Give back exactly the lines running from the line with "Zaterdag 2 november, 17.00 uur" to the end of the entries, and only those lines.

EXTRACTED INFORMATION:
= = = = = = =

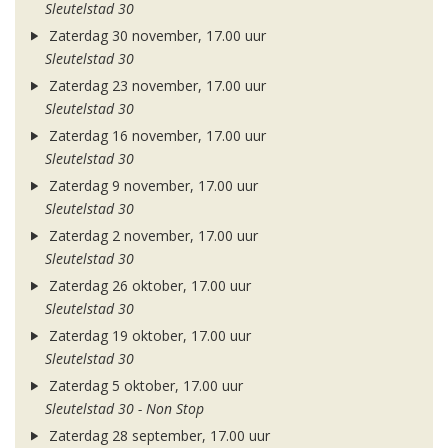
Sleutelstad 30
Zaterdag 30 november, 17.00 uur
Sleutelstad 30
Zaterdag 23 november, 17.00 uur
Sleutelstad 30
Zaterdag 16 november, 17.00 uur
Sleutelstad 30
Zaterdag 9 november, 17.00 uur
Sleutelstad 30
Zaterdag 2 november, 17.00 uur
Sleutelstad 30
Zaterdag 26 oktober, 17.00 uur
Sleutelstad 30
Zaterdag 19 oktober, 17.00 uur
Sleutelstad 30
Zaterdag 5 oktober, 17.00 uur
Sleutelstad 30 - Non Stop
Zaterdag 28 september, 17.00 uur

= = = = = = =

OUTPUT:
Zaterdag 2 november, 17.00 uur
Sleutelstad 30
Zaterdag 26 oktober, 17.00 uur
Sleutelstad 30
Zaterdag 19 oktober, 17.00 uur
Sleutelstad 30
Zaterdag 5 oktober, 17.00 uur
Sleutelstad 30 - Non Stop
Zaterdag 28 september, 17.00 uur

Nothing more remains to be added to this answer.